Riley replied undaunted, "Yeah. Maybe you're right, maybe there's no way to repay that debt. But… that's not a good enough reason not to try."

Riley walked ahead, leaving Lilja to chew on that for a while longer. There was nothing that could quell her guilt of that lab. She glanced along the faces of their convoy, each one holding their own story. Each story would have her as their protector. Yet, the burden of that weighed so heavily it could bring her to her knees.

Despair fleeted suddenly when the constant whir of tripod started to change. One coming in closer than the others. So close it started to shake the ground. Webb barked, "One coming down hill, move, move, move!"

The twelve flurried into a sprint, following Webb through the underbrush. Fear and panic came back like a reflex. The pulse of adrenaline sending all in the same speed but Scarlet. Her toil of carrying Jack had been a crutch for days – depleting her stamina. Robbie ran to her and yelled, "I'll take him!"
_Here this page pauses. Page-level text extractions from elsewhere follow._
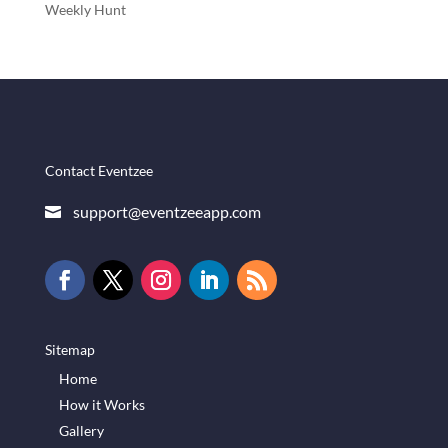
Weekly Hunt
Contact Eventzee
support@eventzeeapp.com

Sitemap
Home
How it Works
Gallery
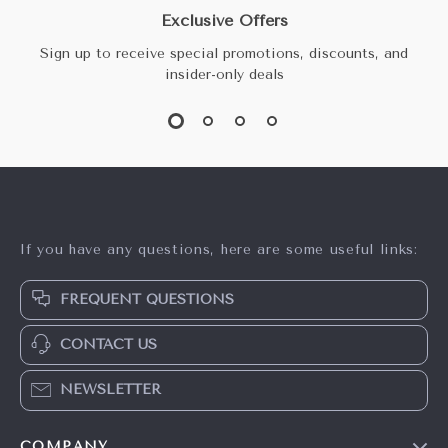
Exclusive Offers
Sign up to receive special promotions, discounts, and
insider-only deals
If you have any questions, here are some useful links:
FREQUENT QUESTIONS
CONTACT US
NEWSLETTER
COMPANY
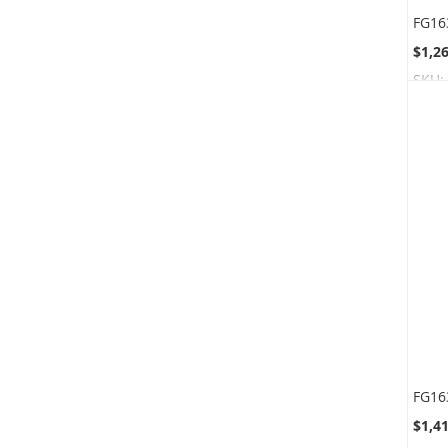
$1,2
SKU:
$1,4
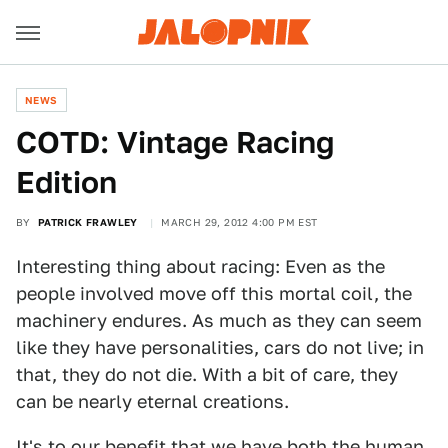
NEWS
COTD: Vintage Racing
Edition
BY
PATRICK FRAWLEY
MARCH 29, 2012 4:00 PM EST
Interesting thing about racing: Even as the
people involved move off this mortal coil, the
machinery endures. As much as they can seem
like they have personalities, cars do not live; in
that, they do not die. With a bit of care, they
can be nearly eternal creations.
It's to our benefit that we have both the human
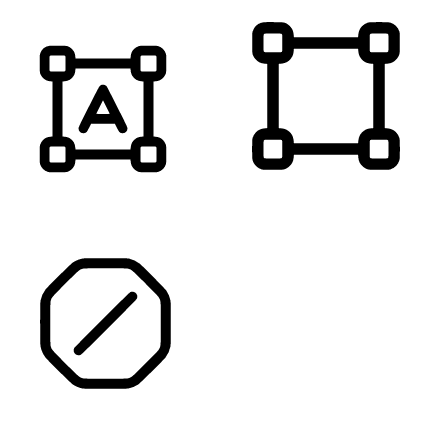
HIGHLIGHT TITLES
HIGHLIGHT CONTENT
STOP ANIMATIONS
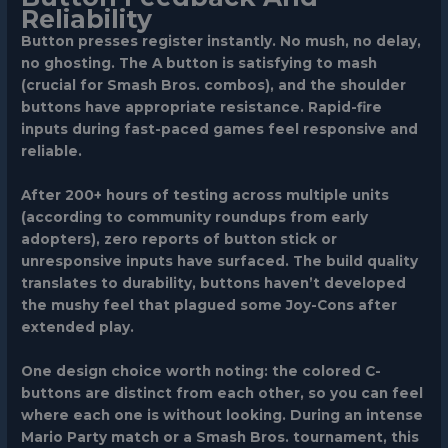
Reliability
Button presses register instantly. No mush, no delay,
no ghosting. The A button is satisfying to mash
(crucial for Smash Bros. combos), and the shoulder
buttons have appropriate resistance. Rapid-fire
inputs during fast-paced games feel responsive and
reliable.
After 200+ hours of testing across multiple units
(according to community roundups from early
adopters), zero reports of button stick or
unresponsive inputs have surfaced. The build quality
translates to durability, buttons haven’t developed
the mushy feel that plagued some Joy-Cons after
extended play.
One design choice worth noting: the colored C-
buttons are distinct from each other, so you can feel
where each one is without looking. During an intense
Mario Party match or a Smash Bros. tournament, this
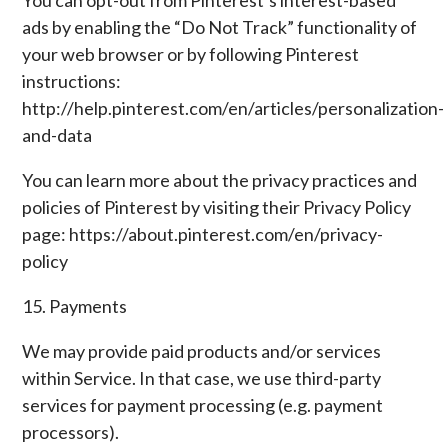
You can opt-out from Pinterest’s interest-based
ads by enabling the “Do Not Track” functionality of
your web browser or by following Pinterest
instructions:
http://help.pinterest.com/en/articles/personalization-
and-data
You can learn more about the privacy practices and
policies of Pinterest by visiting their Privacy Policy
page: https://about.pinterest.com/en/privacy-
policy
15. Payments
We may provide paid products and/or services
within Service. In that case, we use third-party
services for payment processing (e.g. payment
processors).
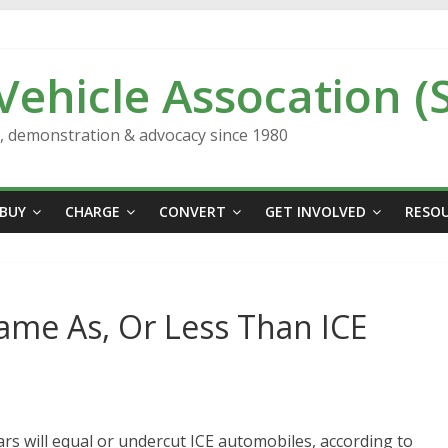
 Vehicle Assocation (
n, demonstration & advocacy since 1980
BUY
CHARGE
CONVERT
GET INVOLVED
RESO
Same As, Or Less Than ICE
cars will equal or undercut ICE automobiles, according to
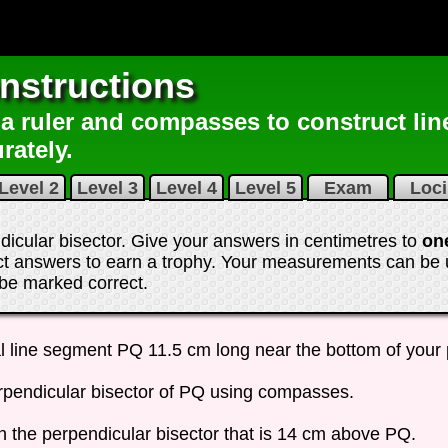
nstructions
a ruler and compasses to construct lin
rately.
Level 2
Level 3
Level 4
Level 5
Exam
Loc
ndicular bisector. Give your answers in centimetres to
on
ect answers to earn a trophy. Your measurements can be
l be marked correct
.
l line segment PQ 11.5 cm long near the bottom of your
rpendicular bisector of PQ using compasses.
n the perpendicular bisector that is 14 cm above PQ.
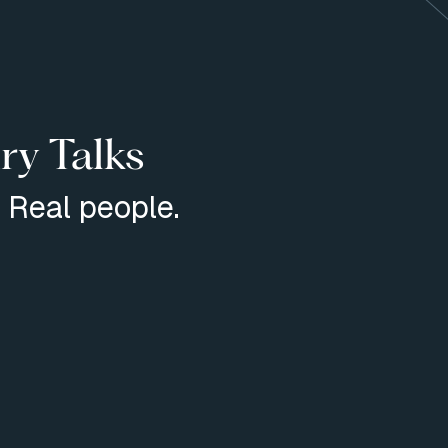
ry Talks
. Real people.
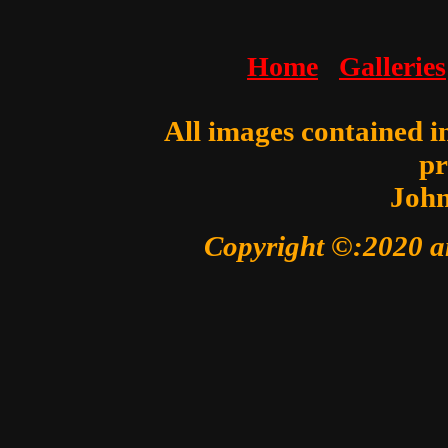
Home
Galleries
All images contained in
pr
John
Copyright ©:2020 a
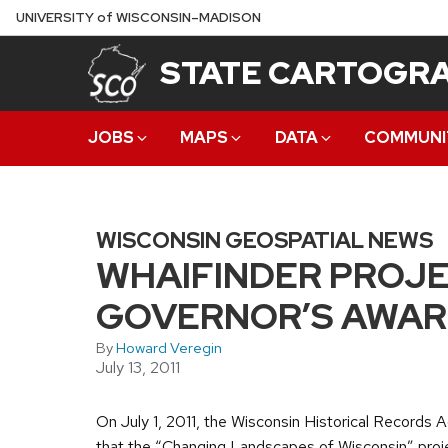
Skip
U
NIVERSITY
of
W
ISCONSIN
–MADISON
to
STATE CARTOGRA
main
content
JOBS
MAPS
DATA
COMMUNI
WISCONSIN GEOSPATIAL NEWS
WHAIFINDER PROJE
GOVERNOR’S AWARD
By
Howard Veregin
July 13, 2011
On July 1, 2011, the Wisconsin Historical Records
that the “Changing Landscapes of Wisconsin” proj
She passed the boy into his arms staggeringly, waking him from sleep only brought about from Shiva's illusion. Now back in the red decay – in the panic of encroaching monsters. Jack started to cry as he was carried in Robbie's arms, who kept up the sprint much faster than Scarlet. She dropped her rucksack and darted, all twelve disappearing into the woodland. Lilja kept behind, making sure all twelve were ahead and accounted for. Preparing herself for another payment that may be her last.